Servocontrolled transmissions, which are structurally similar to a manual servocontrolled transmission of the traditional type except for the fact that the pedal of the clutch and the gear selection lever operated by the driver are replaced by corresponding electrical or hydraulic servo controls, are increasingly widespread. By using a servocontrolled transmission the driver must only send the control unit of the transmission the command to up-shift or down-shift and the control unit of the transmission autonomously carries out the change of gear by acting both on the engine and on the servo controls associated to the clutch and gearbox.
Generally, the servo control of the gearbox and the servo control of the clutch are of the hydraulic type and comprise corresponding hydraulic actuators connected to a common hydraulic circuit which comprises a storage tank containing the control fluid used by the hydraulic actuators (typically oil) at an ambient pressure, a hydraulic accumulator containing pressurised control fluid, an electrical pump which picks up the control fluid from the storage tank and supplies the pressurised control fluid to the hydraulic accumulator, and a number of electrovalves, which are adapted to selectively connect chambers of the hydraulic actuators to the storage tank and to the hydraulic accumulator. In other terms, in the known applications which are commercialised at present, the pump of the hydraulic circuit is actuated by an electrical motor (electrical pump assembly), which is fed by the motor vehicle battery and may therefore work independently of the state of motion of the thermal engine.
The use of an electrical pump assembly for the hydraulic circuit has several drawbacks: the electrical motor may be liable to ruptures (reduced reliability in time) especially in heavy use conditions, the electrical pump assembly is noisy, and finally the electrical pump assembly has installation criticalities as it requires an appropriate cooling of the electrical motor.
To solve the above described drawbacks, it has been suggested to eliminate the electrical motor and operate the hydraulic circuit pump by obtaining the motion directly from the thermal motor.
For instance, patent application GB2339606A describes the possibility of operating a pump of a hydraulic circuit of a transmission system obtaining the motion directly from the thermal engine; specifically GB2339606 provides the use of an auxiliary electrical motor when the motion obtained from the thermal engine is insufficient.
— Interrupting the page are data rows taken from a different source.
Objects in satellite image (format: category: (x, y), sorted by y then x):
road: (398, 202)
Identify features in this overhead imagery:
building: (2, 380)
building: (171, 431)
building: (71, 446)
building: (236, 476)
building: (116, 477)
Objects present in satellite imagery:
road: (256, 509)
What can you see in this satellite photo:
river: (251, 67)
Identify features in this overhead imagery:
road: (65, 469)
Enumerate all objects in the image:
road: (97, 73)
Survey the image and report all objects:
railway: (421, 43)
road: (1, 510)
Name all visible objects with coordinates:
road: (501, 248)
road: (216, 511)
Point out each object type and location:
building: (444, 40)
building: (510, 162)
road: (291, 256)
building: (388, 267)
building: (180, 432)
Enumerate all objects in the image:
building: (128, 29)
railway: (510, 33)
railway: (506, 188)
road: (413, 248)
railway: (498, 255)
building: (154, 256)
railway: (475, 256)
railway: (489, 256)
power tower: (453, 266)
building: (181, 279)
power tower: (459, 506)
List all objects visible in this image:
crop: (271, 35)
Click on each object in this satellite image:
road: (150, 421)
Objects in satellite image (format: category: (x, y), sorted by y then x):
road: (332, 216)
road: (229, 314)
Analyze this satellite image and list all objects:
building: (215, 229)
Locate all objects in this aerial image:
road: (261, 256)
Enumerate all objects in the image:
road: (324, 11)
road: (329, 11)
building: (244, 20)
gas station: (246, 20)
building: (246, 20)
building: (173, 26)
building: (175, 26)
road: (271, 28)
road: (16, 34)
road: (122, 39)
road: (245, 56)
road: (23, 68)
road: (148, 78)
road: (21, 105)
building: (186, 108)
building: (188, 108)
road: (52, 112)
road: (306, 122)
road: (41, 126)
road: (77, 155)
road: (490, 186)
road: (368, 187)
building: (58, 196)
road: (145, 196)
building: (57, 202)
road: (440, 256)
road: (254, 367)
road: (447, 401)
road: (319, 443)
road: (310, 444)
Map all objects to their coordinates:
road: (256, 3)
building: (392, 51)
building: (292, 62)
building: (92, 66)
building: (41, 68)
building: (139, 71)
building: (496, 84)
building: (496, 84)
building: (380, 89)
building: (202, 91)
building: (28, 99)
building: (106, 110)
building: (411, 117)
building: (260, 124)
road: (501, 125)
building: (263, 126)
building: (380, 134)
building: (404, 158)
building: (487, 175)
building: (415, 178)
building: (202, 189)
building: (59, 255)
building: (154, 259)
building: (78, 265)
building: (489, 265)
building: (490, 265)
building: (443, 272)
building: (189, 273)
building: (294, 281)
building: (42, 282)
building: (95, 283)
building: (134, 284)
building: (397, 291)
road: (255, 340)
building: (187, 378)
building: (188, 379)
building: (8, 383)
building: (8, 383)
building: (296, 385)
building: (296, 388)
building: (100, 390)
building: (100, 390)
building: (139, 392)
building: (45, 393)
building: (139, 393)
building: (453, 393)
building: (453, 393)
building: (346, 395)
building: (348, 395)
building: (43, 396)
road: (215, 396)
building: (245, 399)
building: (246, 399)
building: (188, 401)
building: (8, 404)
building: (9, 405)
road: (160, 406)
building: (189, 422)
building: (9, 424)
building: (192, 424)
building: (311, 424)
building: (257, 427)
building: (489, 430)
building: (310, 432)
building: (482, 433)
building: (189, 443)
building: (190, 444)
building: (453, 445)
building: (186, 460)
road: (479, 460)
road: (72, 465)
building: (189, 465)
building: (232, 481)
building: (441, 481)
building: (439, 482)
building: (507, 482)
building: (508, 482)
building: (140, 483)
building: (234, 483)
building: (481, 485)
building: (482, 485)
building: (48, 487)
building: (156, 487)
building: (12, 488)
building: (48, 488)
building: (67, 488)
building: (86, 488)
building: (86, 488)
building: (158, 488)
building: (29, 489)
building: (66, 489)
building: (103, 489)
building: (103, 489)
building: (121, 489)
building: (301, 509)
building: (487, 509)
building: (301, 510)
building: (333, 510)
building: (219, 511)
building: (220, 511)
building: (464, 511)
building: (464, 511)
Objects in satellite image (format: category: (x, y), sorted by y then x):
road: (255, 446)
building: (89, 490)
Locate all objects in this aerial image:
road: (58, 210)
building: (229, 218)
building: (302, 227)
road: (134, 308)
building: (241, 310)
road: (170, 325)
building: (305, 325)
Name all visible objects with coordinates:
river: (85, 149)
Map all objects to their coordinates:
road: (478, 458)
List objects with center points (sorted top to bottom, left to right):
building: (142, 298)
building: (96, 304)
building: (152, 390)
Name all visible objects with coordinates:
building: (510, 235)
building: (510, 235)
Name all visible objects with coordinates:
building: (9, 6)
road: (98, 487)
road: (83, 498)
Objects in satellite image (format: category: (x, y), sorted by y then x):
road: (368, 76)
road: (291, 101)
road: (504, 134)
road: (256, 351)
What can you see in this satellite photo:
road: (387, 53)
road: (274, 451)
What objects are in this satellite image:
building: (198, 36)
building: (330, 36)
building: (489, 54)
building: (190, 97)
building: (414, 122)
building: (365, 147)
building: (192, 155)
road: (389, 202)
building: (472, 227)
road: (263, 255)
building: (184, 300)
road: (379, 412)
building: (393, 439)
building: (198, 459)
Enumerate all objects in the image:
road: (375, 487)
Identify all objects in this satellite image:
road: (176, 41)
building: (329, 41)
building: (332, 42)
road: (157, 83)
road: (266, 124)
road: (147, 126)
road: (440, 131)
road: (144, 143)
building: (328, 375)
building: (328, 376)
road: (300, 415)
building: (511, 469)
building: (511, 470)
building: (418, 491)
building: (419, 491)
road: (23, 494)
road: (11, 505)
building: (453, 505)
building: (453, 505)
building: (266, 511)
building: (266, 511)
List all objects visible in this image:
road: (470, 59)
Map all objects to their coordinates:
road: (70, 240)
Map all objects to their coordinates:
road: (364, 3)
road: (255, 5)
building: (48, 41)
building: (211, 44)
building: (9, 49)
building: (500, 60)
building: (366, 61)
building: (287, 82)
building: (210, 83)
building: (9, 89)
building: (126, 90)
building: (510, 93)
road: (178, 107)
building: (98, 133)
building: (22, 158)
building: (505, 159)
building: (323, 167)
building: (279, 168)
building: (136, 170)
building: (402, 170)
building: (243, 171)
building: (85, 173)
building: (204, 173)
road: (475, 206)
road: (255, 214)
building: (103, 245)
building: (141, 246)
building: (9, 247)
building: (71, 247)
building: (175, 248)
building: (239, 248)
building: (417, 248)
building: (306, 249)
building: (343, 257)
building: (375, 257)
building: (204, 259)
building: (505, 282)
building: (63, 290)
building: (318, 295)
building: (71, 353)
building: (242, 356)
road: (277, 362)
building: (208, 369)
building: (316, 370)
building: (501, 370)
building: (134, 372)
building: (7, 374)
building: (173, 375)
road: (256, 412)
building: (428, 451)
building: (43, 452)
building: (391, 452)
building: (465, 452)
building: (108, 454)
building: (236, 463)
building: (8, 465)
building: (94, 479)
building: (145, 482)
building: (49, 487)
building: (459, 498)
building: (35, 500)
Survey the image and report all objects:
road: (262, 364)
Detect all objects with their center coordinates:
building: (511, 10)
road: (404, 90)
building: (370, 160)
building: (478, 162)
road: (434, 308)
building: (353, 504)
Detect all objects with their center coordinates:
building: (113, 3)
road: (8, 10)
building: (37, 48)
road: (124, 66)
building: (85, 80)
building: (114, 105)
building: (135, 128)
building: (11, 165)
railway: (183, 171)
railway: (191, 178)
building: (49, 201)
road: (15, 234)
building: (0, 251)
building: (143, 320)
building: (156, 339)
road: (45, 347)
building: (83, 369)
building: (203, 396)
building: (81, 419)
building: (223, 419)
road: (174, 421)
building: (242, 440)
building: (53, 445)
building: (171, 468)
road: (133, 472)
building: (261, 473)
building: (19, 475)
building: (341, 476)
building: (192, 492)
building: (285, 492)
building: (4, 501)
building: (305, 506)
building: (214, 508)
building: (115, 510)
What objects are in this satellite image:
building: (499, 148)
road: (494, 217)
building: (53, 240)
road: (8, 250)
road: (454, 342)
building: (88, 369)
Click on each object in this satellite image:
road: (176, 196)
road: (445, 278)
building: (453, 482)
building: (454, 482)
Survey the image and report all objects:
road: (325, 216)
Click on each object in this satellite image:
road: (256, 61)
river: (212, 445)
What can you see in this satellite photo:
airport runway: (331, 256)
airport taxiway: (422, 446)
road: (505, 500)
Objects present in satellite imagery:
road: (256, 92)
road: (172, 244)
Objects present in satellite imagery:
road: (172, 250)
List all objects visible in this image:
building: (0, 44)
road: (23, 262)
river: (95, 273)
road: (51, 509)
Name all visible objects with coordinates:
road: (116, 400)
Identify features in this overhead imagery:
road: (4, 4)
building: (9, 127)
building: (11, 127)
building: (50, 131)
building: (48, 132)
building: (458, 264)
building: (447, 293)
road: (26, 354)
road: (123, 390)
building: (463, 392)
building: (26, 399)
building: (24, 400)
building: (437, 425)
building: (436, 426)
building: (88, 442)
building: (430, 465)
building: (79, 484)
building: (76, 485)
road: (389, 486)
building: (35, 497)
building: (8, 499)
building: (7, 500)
Also U.S. Pat. No. 5,474,428A1 describes the possibility of operating a pump of a hydraulic circuit of a transmission system obtaining the motion directly from the thermal engine or, as an alternative, by using an electrical motor; specifically, the oil supplied by the pump may be used both for lubricating the transmission and for operating the transmission during a change of gear.
However, the above described solutions which are known for eliminating the electrical motor and operating the pump of the hydraulic circuit thus obtaining the motion directly from the thermal engine are not completely satisfactory, because they provide in any case the use of a small auxiliary electrical motor which is operated when the motion obtained from the thermal engine is insufficient; accordingly, such known solutions are complicated, expensive and voluminous.